Semua pihak, kata Daniel, mesti bertanggung jawab atas kemacetan yang mencapai 30 kilometer di pintu keluar Tol Brebes ('Brexit'), baik Kementerian PUPR, Badan Pengatur Jalan Tol (BPJT), Kemenhub, Kepolisian, termasuk anggota DPR di Komisi V yang belum secara maksimal melakukan pengawasan.

Sejumlah hal harus dibenahi kalau pemerintah mau serius mengatasi masalah tersebut, seperti masalah pengendalian kendaraan, transportasi publik, menumpuknya penduduk di Jakarta, dan pemerataan pembangunan. Ia mengatakan, pemerintah seakan tidak pernah belajar dari pengalaman.

"Dari tahun ke tahun ngurusi mudik saja nggak pernah beres dan lancar. Padahal, setiap tahun pasti kejadian di urusan yang sama," lanjutnya.

Ketua Pengurus Harian YLKI Tulus Abadi sependapat, pembangunan tol tidak menyelesaikan masalah untuk atasi kemacetan saat mudik. "Selesainya beberapa ruas tol yang digadang-gadang bisa mengatasi kemacetan parah saat mudik Lebaran 2016, ternyata hal ini hanya impian kosong belaka," kata Tulus.

Menurutnya, hal yang terjadi saat Lebaran 2016 tak lain sekadar pemindahan titik kemacetan dari sebelumnya di ruas Cikampek dan Palikanci, berpindah ke Brebes Timur. Tulus memandang, pemerintah dan kepolisian gagal mengantisipasi kemacetan saat mudik Lebaran, khususnya di ruas Tol Brebes Timur. Alasannya, karena kepolisian masih kurang progresif dalam melakukan rekayasa manajemen lalu lintas, terutama di pusat kemacetan, seperti pintu keluar Brebes Timur. Seharusnya, kata dia, pengelola tol dan kepolisian bisa memaksa pengguna tol untuk tidak keluar di pintu keluar Brebes Timur atau ruas Tol Brebes Timur ditutup sampai kondisi lalin lancar.

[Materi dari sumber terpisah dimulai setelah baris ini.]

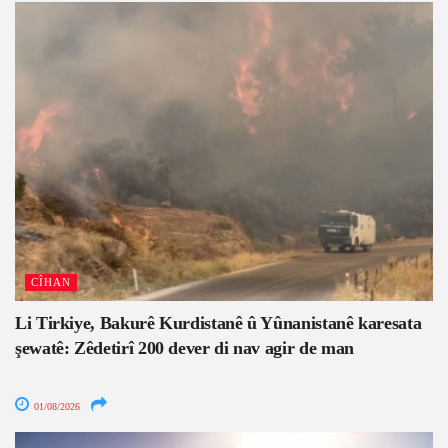
CÎHAN
Li Tirkiye, Bakurê Kurdistanê û Yûnanistanê karesata
şewatê: Zêdetirî 200 dever di nav agir de man
01/08/2026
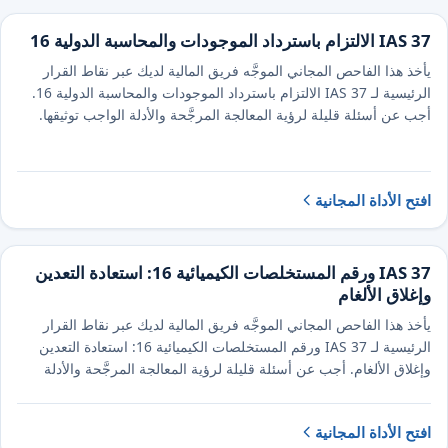
IAS 37 الالتزام باسترداد الموجودات والمحاسبة الدولية 16
يأخذ هذا الفاحص المجاني الموجَّه فريق المالية لديك عبر نقاط القرار
الرئيسية لـ IAS 37 الالتزام باسترداد الموجودات والمحاسبة الدولية 16.
أجب عن أسئلة قليلة لرؤية المعالجة المرجَّحة والأدلة الواجب توثيقها.
افتح الأداة المجانية
IAS 37 ورقم المستخلصات الكيميائية 16: استعادة التعدين
وإغلاق الألغام
يأخذ هذا الفاحص المجاني الموجَّه فريق المالية لديك عبر نقاط القرار
الرئيسية لـ IAS 37 ورقم المستخلصات الكيميائية 16: استعادة التعدين
وإغلاق الألغام. أجب عن أسئلة قليلة لرؤية المعالجة المرجَّحة والأدلة
الواجب توثيقها.
افتح الأداة المجانية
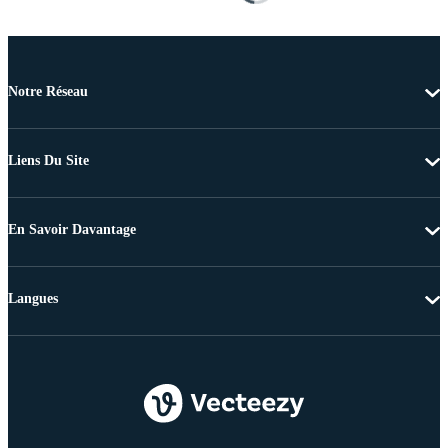
Notre Réseau
Liens Du Site
En Savoir Davantage
Langues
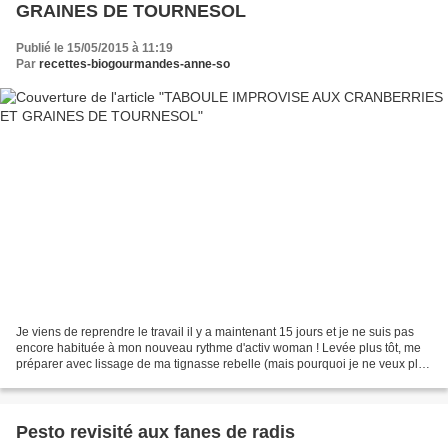
GRAINES DE TOURNESOL
Publié le 15/05/2015 à 11:19
Par
recettes-biogourmandes-anne-so
Je viens de reprendre le travail il y a maintenant 15 jours et je ne suis pas
encore habituée à mon nouveau rythme d'activ woman ! Levée plus tôt, me
préparer avec lissage de ma tignasse rebelle (mais pourquoi je ne veux plus
avoir les cheveux ondulés...
Pesto revisité aux fanes de radis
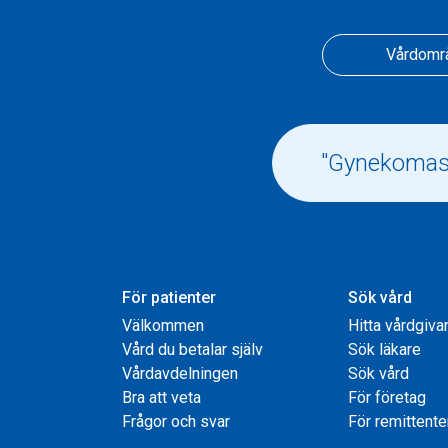
Vårdomr
För patienter
Sök vård
Välkommen
Hitta vårdgiva
Vård du betalar själv
Sök läkare
Vårdavdelningen
Sök vård
Bra att veta
För företag
Frågor och svar
För remittente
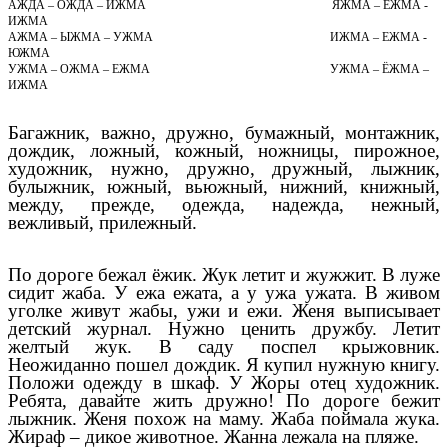
АЖДА – ОЖДА – ИЖМА ЯЖМА – ЁЖМА -
ИЖМА
АЖМА – ЫЖМА – УЖМА ИЖМА – ЕЖМА -
ЮЖМА
УЖМА – ОЖМА – ЕЖМА УЖМА – ЁЖМА –
ИЖМА
Багажник, важно, дружно, бумажный, монтажник,
дождик, ложный, кожный, ножницы, пирожное,
художник, нужно, дружно, дружный, лыжник,
булыжник, южный, вьюжный, нижний, книжный,
между, прежде, одежда, надежда, нежный,
вежливый, прилежный.
По дороге бежал ёжик. Жук летит и жужжит. В луже
сидит жаба. У ежа ежата, а у ужа ужата. В живом
уголке живут жабы, ужи и ежи. Женя выписывает
детский журнал. Нужно ценить дружбу. Летит
желтый жук. В саду поспел крыжовник.
Неожиданно пошел дождик. Я купил нужную книгу.
Положи одежду в шкаф. У Жоры отец художник.
Ребята, давайте жить дружно! По дороге бежит
лыжник. Женя похож на маму. Жаба поймала жука.
Жираф – дикое животное. Жанна лежала на пляже.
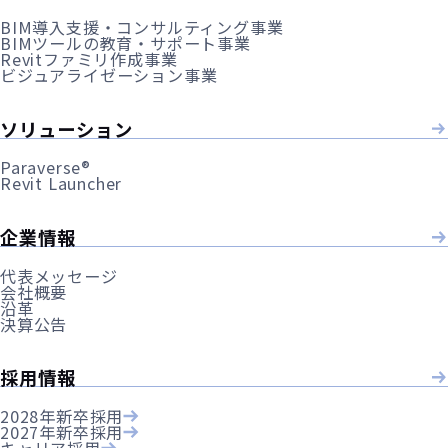
BIM導入支援・コンサルティング事業
BIMツールの教育・サポート事業
Revitファミリ作成事業
ビジュアライゼーション事業
ソリューション
Paraverse®
Revit Launcher
企業情報
代表メッセージ
会社概要
沿革
決算公告
採用情報
2028年新卒採用
2027年新卒採用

Pengguna jasa jalan tol selaku konsumen mendapat kerugian dua kali atas kemacetan parah yang melanda.

"Dulu macet total di jalan pantura, kita tidak bayar, karena jalan nontol. Sekarang kemacetan berpindah di tol, berbayar. Konsumen dirugikan dua kali dan akhirnya hanya pengelola tol yang diuntungkan," ungkapnya.

Pengamat Transportasi Unika Soegijapranata Semarang Djoko Setijowarno menilai, penurunan tingkat kecelakaan pada Lebaran 2016 juga dipengaruhi kondisi jalan yang macet dan laju perjalanan yang rendah.

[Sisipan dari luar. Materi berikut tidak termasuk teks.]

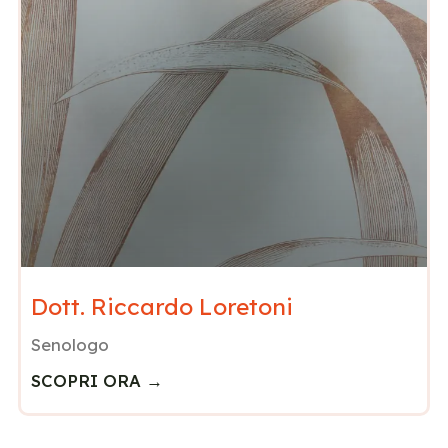
Dott. Riccardo Loretoni
Senologo
SCOPRI ORA →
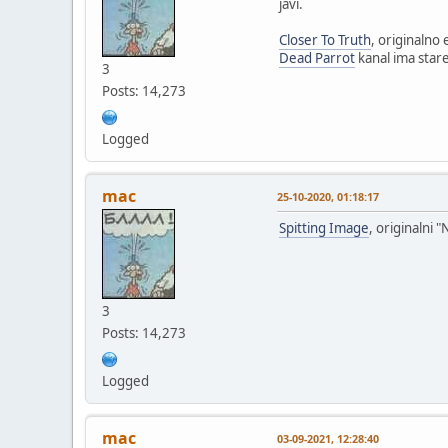
javi.
Closer To Truth
, originalno
Dead Parrot
kanal ima stare
3
Posts: 14,273
Logged
mac
25-10-2020, 01:18:17
Spitting Image
, originalni 
3
Posts: 14,273
Logged
mac
03-09-2021, 12:28:40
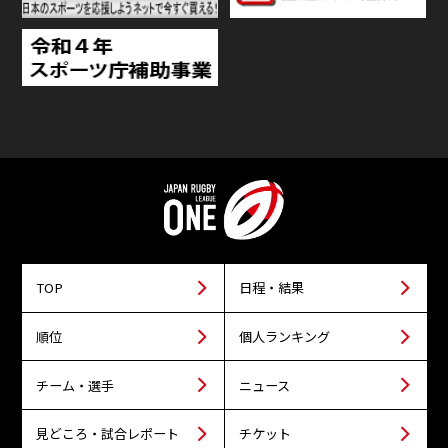
TOP
日程・結果
順位
個人ランキング
チーム・選手
ニュース
見どころ・試合レポート
チケット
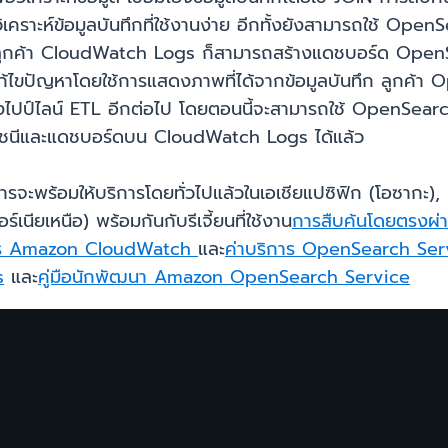
เคราะห์ข้อมูลบันทึกที่ใช้งานง่าย อีกทั้งยังสามารถใช้ Ope
ั้ง ลูกค้า CloudWatch Logs ก็สามารถสร้างแดชบอร์ด Ope
แก้ไขปัญหาโดยใช้การแสดงภาพที่ได้จากข้อมูลบันทึก ลูกค้า 
ไปป์ไลน์ ETL อีกต่อไป โดยตอนนี้จะสามารถใช้ OpenSearch 
ัชนีและแดชบอร์ดบน CloudWatch Logs ได้แล้ว
จะพร้อมให้บริการโดยทั่วไปแล้วในเอเชียแปซิฟิก (โอซากะ), เอ
เนียเหนือ) พร้อมกันกับรีเจี้ยนที่ใช้งาน
การสืบค้นโดยตรงผ
การ Amazon CloudWatch
และ
ค่าบริการ OpenSearch Ser
s
และ
คู่มือนักพัฒนา Amazon OpenSearch Service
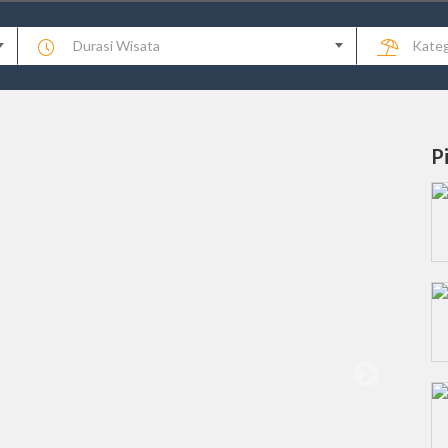
Durasi Wisata
Kateg
P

"Wajar kecelakaan menurun, bukan karena kesadaran, tapi karena situasi," katanya.

Ia memandang, percepatan pembangunan tol Trans Jawa tidak menjamin arus mudik Lebaran mendatang akan berjalan lancar. Sebab, penjualan mobil setiap tahun terus meningkat. Atas jatuhnya korban meninggal, Djoko menilai, posko kesehatan yang ada belum maksimal. Jumlah posko kesehatan, terutama di jalan tol, perlu diperbanyak. Keberadaan posko kesehatan di jalan tol yang hanya terdapat di tempat peristirahatan atau rest area yang berjarak rata-rata 20 kilometer belum cukup untuk melakukan tindakan darurat saat macet melanda.

"Jika macet, tidak tersedia jalur evakuasi kecuali dengan helikopter atau ojek panggul," ujar Djoko.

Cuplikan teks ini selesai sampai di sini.